Novak Djokovic
Le joueur serbe Novak Djokovic | AFP - WANG ZHAO

Que manque-t-il encore à Novak Djokovic ?

Publié le , modifié le

En remportant, dimanche, sa quatrième finale consécutive au Masters de Londres, Novak Djokovic a confirmé son incroyable saison 2015 et est entré encore un peu plus dans la légende du tennis mondial. Mais alors que Rafael Nadal affirmait samedi, suite à sa défaite en demi-finale, que le Serbe « est quasiment invincible en ce moment », le N.1 mondial a encore du pain sur la planche et des objectifs sur le feu. Car s’il a remporté la bagatelle de 11 titres cette saison, dont 3 en grand Chelem, certains tournois se refusent toujours à lui.

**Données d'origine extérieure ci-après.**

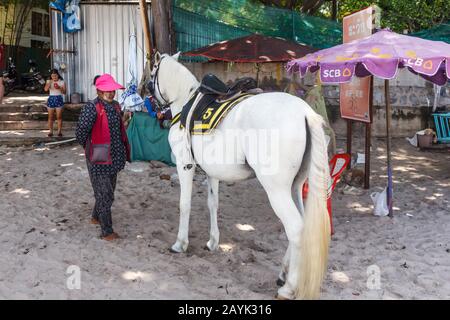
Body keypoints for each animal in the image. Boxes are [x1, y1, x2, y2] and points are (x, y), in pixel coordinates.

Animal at [149, 52, 328, 300]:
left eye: (151, 74)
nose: (147, 97)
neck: (184, 101)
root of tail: (305, 113)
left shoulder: (185, 166)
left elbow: (184, 204)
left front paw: (180, 244)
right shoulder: (212, 172)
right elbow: (212, 204)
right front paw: (212, 242)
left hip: (277, 190)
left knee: (295, 228)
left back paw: (289, 286)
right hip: (295, 186)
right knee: (302, 224)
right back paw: (284, 273)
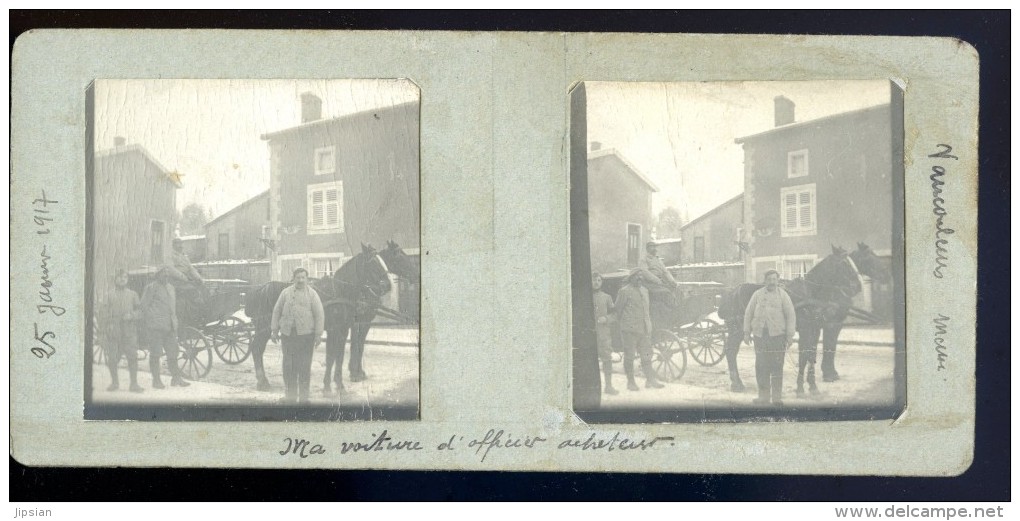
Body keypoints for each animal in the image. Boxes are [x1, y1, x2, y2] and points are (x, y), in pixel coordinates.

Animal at [718, 244, 893, 395]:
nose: (855, 286)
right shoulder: (812, 328)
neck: (812, 293)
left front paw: (813, 385)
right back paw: (736, 384)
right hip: (737, 329)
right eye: (844, 263)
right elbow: (807, 355)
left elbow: (813, 354)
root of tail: (731, 291)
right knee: (730, 351)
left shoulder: (817, 328)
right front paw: (804, 386)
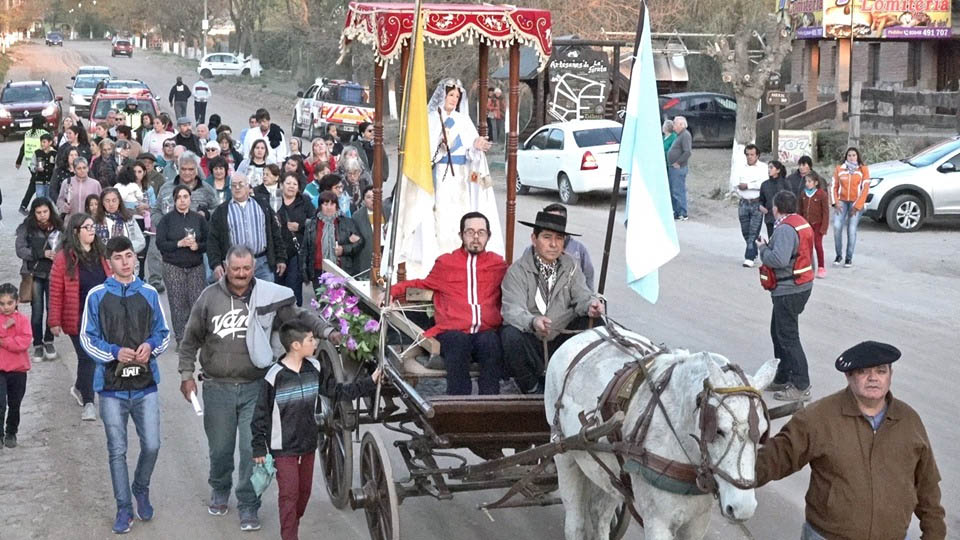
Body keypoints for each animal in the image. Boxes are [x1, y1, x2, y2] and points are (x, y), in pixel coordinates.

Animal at [544, 324, 776, 540]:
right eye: (718, 430)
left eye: (762, 433)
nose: (742, 508)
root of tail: (585, 333)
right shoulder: (658, 521)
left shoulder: (698, 522)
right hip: (564, 453)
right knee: (575, 522)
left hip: (608, 473)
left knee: (600, 515)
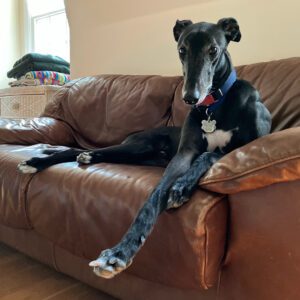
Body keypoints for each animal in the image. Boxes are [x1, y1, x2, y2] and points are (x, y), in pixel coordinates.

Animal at [17, 17, 274, 278]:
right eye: (182, 50)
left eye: (213, 50)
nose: (190, 98)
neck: (214, 106)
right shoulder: (183, 154)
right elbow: (155, 195)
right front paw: (119, 252)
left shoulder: (244, 146)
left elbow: (209, 155)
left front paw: (181, 186)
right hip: (138, 147)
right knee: (75, 150)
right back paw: (36, 162)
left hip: (138, 153)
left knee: (84, 152)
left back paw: (85, 157)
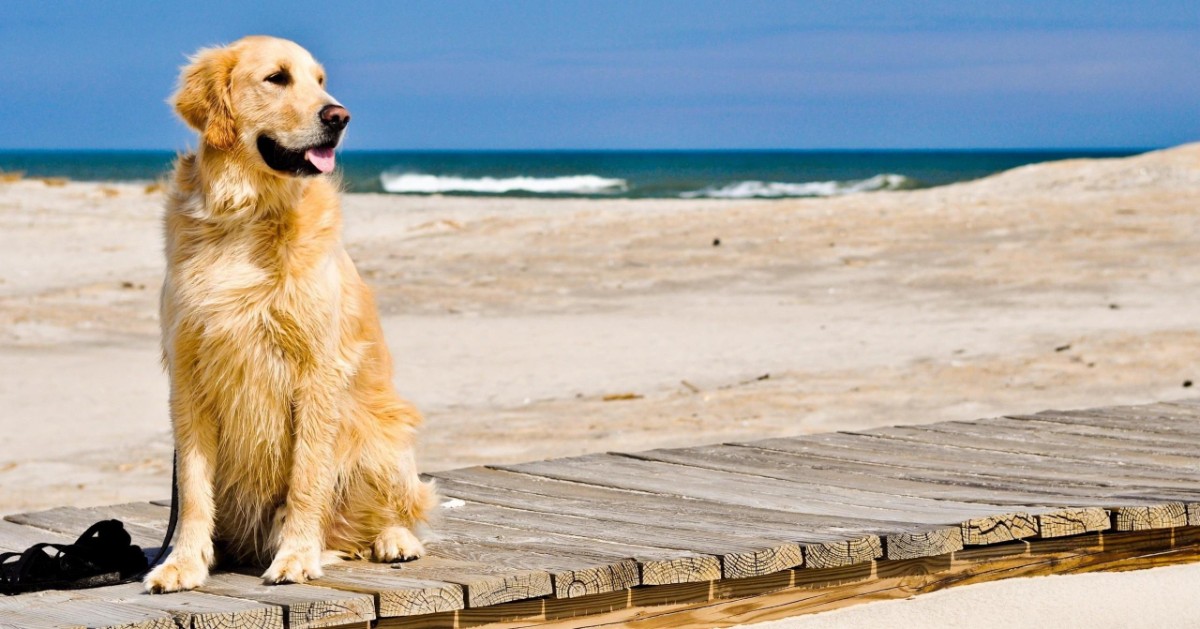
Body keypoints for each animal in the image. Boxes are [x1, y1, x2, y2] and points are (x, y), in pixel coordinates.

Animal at [145, 36, 436, 592]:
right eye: (277, 78)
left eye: (320, 81)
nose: (339, 116)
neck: (245, 214)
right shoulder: (188, 376)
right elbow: (192, 488)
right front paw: (183, 561)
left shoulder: (317, 372)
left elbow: (306, 477)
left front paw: (297, 556)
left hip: (382, 435)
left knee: (392, 511)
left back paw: (394, 540)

Roland-Garros et donc un Grand Chelem

Devenu pro en 2003, Novak Djokovic a participé à son premier tournoi de Roland-Garros en 2005. Il avait alors 18 ans. Pour cette première participation, le jeune Serbe avait calé au 2e tour. L'année suivante, c'est Rafael Nadal, et un furieux mal de dos, qui l'ont stoppé net en quart de finale. Un adversaire qu'il retrouvera en demi-finale sur la terre battue parisienne les deux années suivantes et contre-lequel il butera à chaque fois. Et c'est encore le Majorquin qui, en 2012, 2013 et 2014, lui mettra des bâtons dans les roues.

Cette année, et après avoir participé à la finale en 2012 et 2014, "Djoko", en pleine confiance, pensait sans doute que son heure était enfin venue. Surtout après avoir battu Nadal et Murray en quart et en demie. Mais c'était sans compter sur le Suisse Stanislas Wawrinka qui, contre toute attente, lui rafla la mise.

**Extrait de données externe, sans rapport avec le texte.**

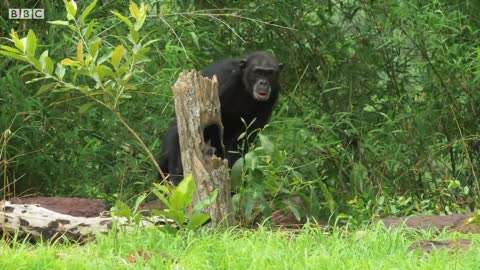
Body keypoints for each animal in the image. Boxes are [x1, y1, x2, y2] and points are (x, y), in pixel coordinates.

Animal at [159, 51, 284, 185]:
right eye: (258, 72)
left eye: (269, 73)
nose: (263, 82)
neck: (244, 84)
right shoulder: (226, 80)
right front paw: (177, 177)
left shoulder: (274, 93)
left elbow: (246, 136)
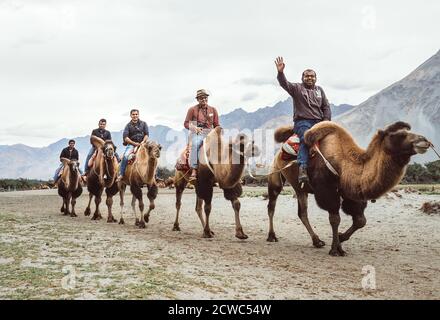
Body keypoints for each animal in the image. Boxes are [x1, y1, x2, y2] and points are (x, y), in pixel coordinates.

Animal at [268, 121, 430, 256]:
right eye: (399, 135)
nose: (425, 140)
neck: (344, 163)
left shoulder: (350, 193)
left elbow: (360, 220)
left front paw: (340, 238)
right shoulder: (327, 190)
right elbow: (335, 218)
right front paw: (336, 249)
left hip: (300, 189)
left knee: (302, 212)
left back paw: (317, 241)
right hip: (275, 175)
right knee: (272, 206)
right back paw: (272, 236)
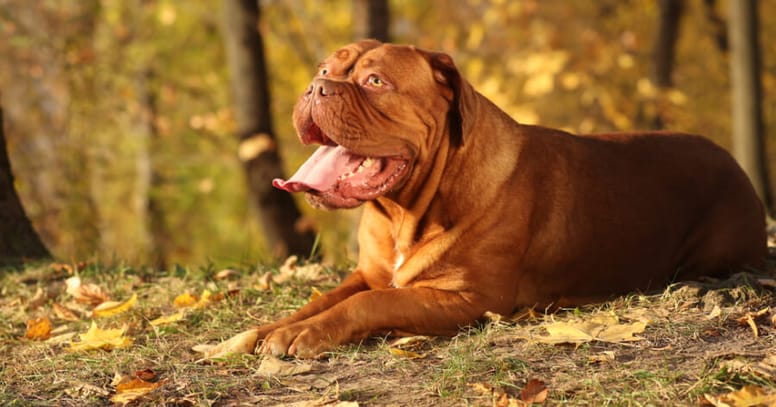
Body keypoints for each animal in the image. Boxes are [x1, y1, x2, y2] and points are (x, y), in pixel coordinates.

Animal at [205, 40, 764, 360]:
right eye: (326, 69)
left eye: (375, 81)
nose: (315, 87)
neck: (406, 210)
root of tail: (734, 162)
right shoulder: (368, 272)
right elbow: (320, 300)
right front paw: (253, 335)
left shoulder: (466, 298)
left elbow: (370, 303)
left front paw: (305, 335)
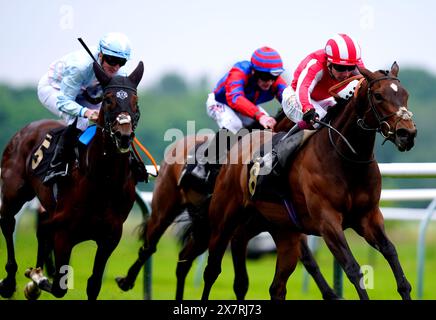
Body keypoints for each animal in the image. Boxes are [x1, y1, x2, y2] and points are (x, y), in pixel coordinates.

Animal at [0, 62, 146, 300]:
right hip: (14, 192)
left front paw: (35, 279)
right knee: (8, 222)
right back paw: (9, 281)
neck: (104, 181)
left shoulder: (110, 236)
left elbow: (94, 284)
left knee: (41, 229)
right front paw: (35, 279)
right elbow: (60, 287)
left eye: (136, 101)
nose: (124, 136)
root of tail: (27, 129)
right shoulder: (64, 234)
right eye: (108, 100)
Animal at [115, 110, 338, 300]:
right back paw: (126, 280)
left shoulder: (282, 223)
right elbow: (240, 279)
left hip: (204, 228)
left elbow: (309, 260)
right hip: (167, 207)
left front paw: (331, 294)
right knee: (149, 246)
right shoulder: (239, 229)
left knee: (183, 260)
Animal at [199, 62, 418, 300]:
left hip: (281, 231)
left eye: (405, 94)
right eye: (378, 96)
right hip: (224, 219)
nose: (407, 133)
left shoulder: (369, 216)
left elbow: (392, 254)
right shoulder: (327, 221)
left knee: (275, 286)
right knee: (212, 270)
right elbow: (353, 268)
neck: (347, 160)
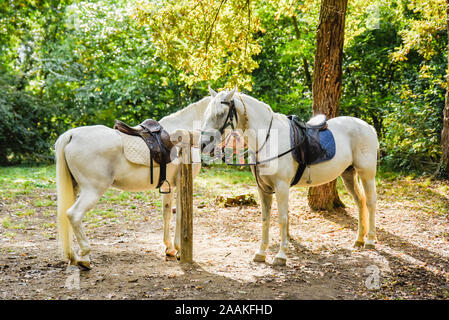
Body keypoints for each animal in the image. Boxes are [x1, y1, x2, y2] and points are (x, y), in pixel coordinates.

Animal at [55, 97, 209, 268]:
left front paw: (169, 248)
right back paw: (84, 258)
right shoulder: (183, 184)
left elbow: (167, 213)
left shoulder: (169, 186)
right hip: (93, 191)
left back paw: (73, 256)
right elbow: (180, 215)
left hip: (75, 187)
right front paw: (179, 250)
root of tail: (72, 134)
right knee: (74, 215)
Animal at [200, 86, 378, 266]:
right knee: (360, 202)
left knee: (370, 202)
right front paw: (261, 253)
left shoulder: (281, 186)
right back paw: (359, 240)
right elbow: (265, 218)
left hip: (367, 173)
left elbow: (282, 219)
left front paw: (281, 256)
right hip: (348, 174)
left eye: (221, 114)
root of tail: (367, 126)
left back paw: (370, 241)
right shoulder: (263, 188)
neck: (268, 140)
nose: (203, 145)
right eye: (206, 113)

Résultat, après quatre demi-finales et trois finales, Djokovic court toujours après un sacre parisien et donc un Grand Chelem. Sans ce trophée, le Serbe ne pourra pas rejoindre le prestigieux groupe des 7, le groupe des grands champions ayant remporté les 4 tournois du Grand Chelem (Fred Perry, Donald Budge, Rod Laver, Roy Emerson, Andre Agassi, Roger Federer et Rafael Nadal).

Les Jeux Olympiques

Si les tournois du Grand Chelem lui ont quasiment tous souri, les JO n'ont, eux, jamais été une partie de plaisir pour Novak Djokovic. En 2008, à Pékin, il participe à ces premiers Jeux mais s'incline en demi-finale face à Rafael Nadal (6-4, 1-6, 6-4) au terme d'un match de plus de 2 heures. Il quitte le court visiblement très touché par cette défaite. Mince consolation, il décrochera la médaille de bronze le lendemain lors du match pour la 3e place qui l'opposa à James Blake.

Cette contre-performance fut difficile à digérer pour le Serbe qui réalisait cette année-là une très belle saison marquée par un titre en Grand Chelem (Open d'Australie), 2 titres en Masters Series (Indian Wells et Rome), et le titre en Masters Cup. Quatre ans plus tard, alors qu'il est au sommet du tennis mondial, "Djoko" compte bien faire respecter son rang lors de JO de Londres et faire oublier sa prestation à Pékin. Désigné pour être le porte-drapeau de la Serbie, le N.1 mondial échouera finalement au pied du podium.

Après ces deux échecs, le Serbe sera bien évidemment très attendu l'été prochain, aux Jeux de Rio de Janeiro. 

Le Masters 1000 de Cincinnati

Sur les 9 tournois classés Masters 1000, Djokovic en a déjà remporté 8 : Indian Wells (4 fois), Miami (5 fois), Monte-Carlo (2 fois), Rome (4 fois), Madrid (1 fois), Canada (3 fois), Shanghai (3 fois) et Paris-Bercy (4 fois). Seul le tournoi de Cincinnati se refuse toujours à lui. Et ce n'est pas faute d'y avoir participé. Au contraire. Le Serbe y a même déjà joué pas moins de 5 finales. La dernière en date, en août dernier, lui avait été raflée sous le nez par le Suisse Roger Federer. Comme en 2009 et 2012. 

Si ces trois objectifs manquent toujours à son palmarès, Djokovic n'en reste pas moins un immense champion qui, après une saison 2015 tout simplement exceptionnelle et un statut de N.1 mondial non interrompu depuis le 7 juillet 2014, sera plus que jamais en 2016 l'homme à abattre.